Friday, Oct 03, 2008 - 11:13:02 pm CDT

(“Superior, Nebraska: The Common Sense Values of America’s Heartland” by Denis Boyles, Doubleday,  278 pages, $23.95).

Denis Boyles’ book is a conservative response to Thomas Frank’s book of a couple of years ago, “What’s the Matter With Kansas?” That book was a straightforward argument that Midwest conservatives tend to vote against their own best interests when they vote for Republicans.

Boyles, a columnist for the conservative magazine National Review, argues that Midwest conservatives have solidly based values and that liberal accusations that they are being hoodwinked by repulsive right wing partisans is just nonsense.
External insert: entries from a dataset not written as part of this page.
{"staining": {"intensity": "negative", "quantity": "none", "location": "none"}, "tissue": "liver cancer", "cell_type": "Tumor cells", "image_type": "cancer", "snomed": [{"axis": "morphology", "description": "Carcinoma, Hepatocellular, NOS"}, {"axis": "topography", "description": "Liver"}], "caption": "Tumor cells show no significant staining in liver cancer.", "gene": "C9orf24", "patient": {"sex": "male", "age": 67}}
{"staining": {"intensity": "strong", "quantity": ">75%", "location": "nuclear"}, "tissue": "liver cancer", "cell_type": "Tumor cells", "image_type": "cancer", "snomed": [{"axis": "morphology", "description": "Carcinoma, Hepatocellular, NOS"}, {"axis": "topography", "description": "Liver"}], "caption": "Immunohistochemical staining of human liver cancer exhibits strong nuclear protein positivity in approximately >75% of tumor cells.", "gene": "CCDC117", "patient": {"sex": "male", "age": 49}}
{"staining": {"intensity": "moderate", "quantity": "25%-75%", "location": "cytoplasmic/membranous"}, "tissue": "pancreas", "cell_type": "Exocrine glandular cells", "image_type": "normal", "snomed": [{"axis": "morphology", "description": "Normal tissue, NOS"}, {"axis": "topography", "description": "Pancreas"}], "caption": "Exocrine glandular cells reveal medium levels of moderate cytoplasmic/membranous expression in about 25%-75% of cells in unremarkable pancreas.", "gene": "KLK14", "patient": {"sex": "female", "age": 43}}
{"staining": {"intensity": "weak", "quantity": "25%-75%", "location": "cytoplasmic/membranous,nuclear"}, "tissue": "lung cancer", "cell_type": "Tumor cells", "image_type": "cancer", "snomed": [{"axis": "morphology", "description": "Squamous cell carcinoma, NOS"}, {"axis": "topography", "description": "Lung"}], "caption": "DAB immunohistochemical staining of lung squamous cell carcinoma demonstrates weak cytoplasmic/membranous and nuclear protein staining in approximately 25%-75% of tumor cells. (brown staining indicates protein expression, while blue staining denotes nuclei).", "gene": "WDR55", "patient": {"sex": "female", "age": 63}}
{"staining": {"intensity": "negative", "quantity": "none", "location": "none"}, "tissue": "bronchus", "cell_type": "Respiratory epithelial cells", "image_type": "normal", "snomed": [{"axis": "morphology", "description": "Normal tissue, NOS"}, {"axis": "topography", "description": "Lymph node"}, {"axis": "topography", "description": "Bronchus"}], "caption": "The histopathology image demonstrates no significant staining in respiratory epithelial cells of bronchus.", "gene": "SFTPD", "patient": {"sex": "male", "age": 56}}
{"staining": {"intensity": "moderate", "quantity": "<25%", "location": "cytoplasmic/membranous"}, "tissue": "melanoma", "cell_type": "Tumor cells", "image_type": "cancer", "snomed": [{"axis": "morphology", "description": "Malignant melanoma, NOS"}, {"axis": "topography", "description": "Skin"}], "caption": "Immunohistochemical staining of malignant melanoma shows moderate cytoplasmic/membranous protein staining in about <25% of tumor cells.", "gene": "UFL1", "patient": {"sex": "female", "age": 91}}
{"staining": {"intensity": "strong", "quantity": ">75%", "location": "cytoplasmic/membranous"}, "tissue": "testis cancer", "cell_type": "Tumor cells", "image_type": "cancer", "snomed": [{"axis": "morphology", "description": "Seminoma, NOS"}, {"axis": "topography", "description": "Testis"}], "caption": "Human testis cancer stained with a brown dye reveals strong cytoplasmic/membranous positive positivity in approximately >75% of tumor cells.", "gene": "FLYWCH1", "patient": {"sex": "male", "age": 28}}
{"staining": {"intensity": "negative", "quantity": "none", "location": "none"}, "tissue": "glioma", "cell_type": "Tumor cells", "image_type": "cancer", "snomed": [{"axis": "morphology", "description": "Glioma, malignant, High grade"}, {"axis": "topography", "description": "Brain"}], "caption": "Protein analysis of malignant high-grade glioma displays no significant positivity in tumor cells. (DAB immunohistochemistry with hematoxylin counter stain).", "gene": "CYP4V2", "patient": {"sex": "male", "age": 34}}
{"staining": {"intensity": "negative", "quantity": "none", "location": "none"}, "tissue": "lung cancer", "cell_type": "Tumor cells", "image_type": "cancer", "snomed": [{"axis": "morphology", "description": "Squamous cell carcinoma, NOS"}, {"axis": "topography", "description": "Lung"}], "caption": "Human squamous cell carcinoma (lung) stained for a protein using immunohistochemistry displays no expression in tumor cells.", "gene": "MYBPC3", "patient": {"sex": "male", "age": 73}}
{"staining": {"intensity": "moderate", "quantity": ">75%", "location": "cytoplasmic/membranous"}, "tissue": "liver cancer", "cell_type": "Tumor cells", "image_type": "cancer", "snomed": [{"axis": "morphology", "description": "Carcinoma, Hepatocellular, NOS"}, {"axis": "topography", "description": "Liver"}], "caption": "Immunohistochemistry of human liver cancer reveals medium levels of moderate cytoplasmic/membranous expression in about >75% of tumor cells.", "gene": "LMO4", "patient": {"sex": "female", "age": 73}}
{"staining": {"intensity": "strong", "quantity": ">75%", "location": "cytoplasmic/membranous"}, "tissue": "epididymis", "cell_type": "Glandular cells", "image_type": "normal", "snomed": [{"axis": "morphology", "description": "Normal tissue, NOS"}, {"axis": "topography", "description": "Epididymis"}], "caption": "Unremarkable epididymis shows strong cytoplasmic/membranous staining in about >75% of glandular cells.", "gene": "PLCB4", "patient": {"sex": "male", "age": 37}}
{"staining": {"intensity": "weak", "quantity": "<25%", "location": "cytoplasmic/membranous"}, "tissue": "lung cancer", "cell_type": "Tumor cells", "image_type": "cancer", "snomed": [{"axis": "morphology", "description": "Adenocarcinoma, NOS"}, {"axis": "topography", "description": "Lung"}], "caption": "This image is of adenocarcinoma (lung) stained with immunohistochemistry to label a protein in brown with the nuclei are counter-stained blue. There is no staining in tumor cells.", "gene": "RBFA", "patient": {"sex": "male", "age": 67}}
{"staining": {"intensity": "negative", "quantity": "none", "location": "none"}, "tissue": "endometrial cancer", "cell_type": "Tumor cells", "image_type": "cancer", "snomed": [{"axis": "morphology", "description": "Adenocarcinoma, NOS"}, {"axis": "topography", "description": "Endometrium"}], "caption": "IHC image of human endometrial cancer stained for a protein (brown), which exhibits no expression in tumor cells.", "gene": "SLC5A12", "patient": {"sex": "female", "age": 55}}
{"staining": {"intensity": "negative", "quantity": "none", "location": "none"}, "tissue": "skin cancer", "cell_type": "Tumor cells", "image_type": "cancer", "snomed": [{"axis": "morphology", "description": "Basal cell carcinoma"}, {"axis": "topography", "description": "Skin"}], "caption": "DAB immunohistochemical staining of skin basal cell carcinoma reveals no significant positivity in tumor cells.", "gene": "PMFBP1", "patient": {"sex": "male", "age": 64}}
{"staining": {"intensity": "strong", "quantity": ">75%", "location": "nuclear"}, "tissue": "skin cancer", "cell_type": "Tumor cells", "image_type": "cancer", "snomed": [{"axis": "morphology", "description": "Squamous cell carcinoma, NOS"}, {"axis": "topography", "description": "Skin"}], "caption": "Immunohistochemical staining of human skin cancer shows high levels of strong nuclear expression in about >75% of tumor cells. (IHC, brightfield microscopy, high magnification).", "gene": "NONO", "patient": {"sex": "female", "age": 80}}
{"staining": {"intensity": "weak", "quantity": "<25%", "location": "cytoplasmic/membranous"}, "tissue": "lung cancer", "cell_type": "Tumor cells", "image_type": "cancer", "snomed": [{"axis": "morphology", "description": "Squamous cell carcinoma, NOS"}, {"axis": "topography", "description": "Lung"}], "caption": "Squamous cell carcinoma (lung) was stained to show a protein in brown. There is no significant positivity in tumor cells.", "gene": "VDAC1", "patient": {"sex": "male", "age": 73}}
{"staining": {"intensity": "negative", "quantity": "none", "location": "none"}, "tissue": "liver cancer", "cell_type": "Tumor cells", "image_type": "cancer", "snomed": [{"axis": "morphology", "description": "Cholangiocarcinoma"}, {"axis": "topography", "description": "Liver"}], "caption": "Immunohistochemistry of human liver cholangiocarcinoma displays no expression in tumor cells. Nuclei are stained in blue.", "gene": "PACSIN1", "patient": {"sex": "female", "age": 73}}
On occasion Boyles gets carried away with his own arguments. He quotes a Washington, D.C., lawyer as telling him that she would vote for a crooked Democrat before voting for an honest Republican. Then he adds: “This is more or less the position taken by the editorial page of The New York Times.”

 That is worse than wrong, it is silly and wrong.

But for the most part Boyles is more reasonable than that. He does tend to blame “the press” a lot, but that just means he takes a party line too literally. Liberals will find much to scoff at in the book and might tend to nod off, while conservatives might stay up past their bedtime reading it.

Charles Stephen is co-host of "All About Books," heard weekly on NET Radio.